ECLI:NL:OGEAA:2019:6
Gerecht in Eerste Aanleg van Aruba
- Eerste aanleg - enkelvoudig
- Rechtspraak.nl
Verdeling van de (beperkte) goederengemeenschap in civiele procedure
In deze civiele zaak, behandeld door het Gerecht in Eerste Aanleg van Aruba, betreft het een tussenvonnis in de procedure over de verdeling van de (beperkte) goederengemeenschap tussen de man en de vrouw. De zaak is geregistreerd onder A.R. 279 van 2016/AUA201600876 en de uitspraak vond plaats op 9 januari 2019. De procedure is gestart met een tussenvonnis van 26 oktober 2016, waarin de vrouw de gelegenheid kreeg om bewijs te leveren van haar stelling dat de man had ingestemd met een concept vaststellingsovereenkomst. De vrouw heeft getuigen gehoord, maar het gerecht concludeert dat zij niet is geslaagd in haar bewijsopdracht. Dit betekent dat de verdeling van de goederen moet plaatsvinden volgens de bepalingen in de samenlevingsovereenkomst.

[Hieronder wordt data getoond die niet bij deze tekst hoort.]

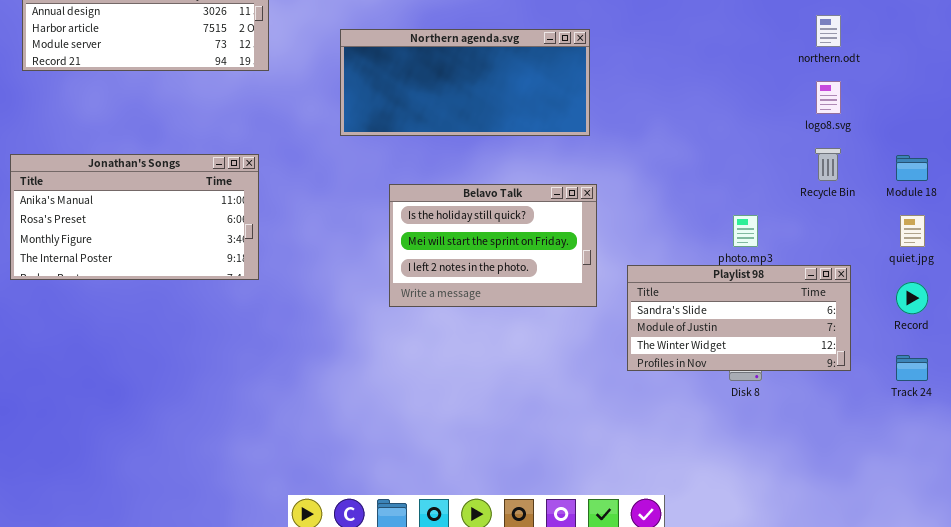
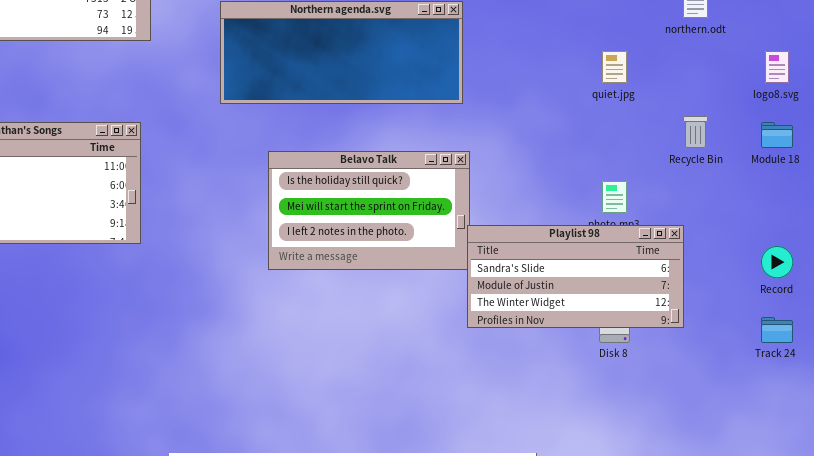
logo8.svg: [816,81,841,114] -> [765,51,789,83], moved
quiet.jpg: [900,215,925,247] -> [602,51,627,83], moved
Playlist 98: [627,265,851,371] -> [467,225,684,328], moved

De man heeft elf posten ingediend die volgens hem verdeeld moeten worden, maar de vrouw heeft hier niet op gereageerd, omdat zij meende dat er overeenstemming was bereikt. Nu dit niet het geval blijkt te zijn, moet de vrouw alsnog reageren op de stellingen van de man. De zaak is verwezen naar de rol voor re- en dupliek, en verdere beslissingen zijn aangehouden. De rechter heeft de zaak naar de rol van 6 februari 2019 verwezen voor conclusie van repliek, waarbij iedere verdere beslissing is aangehouden.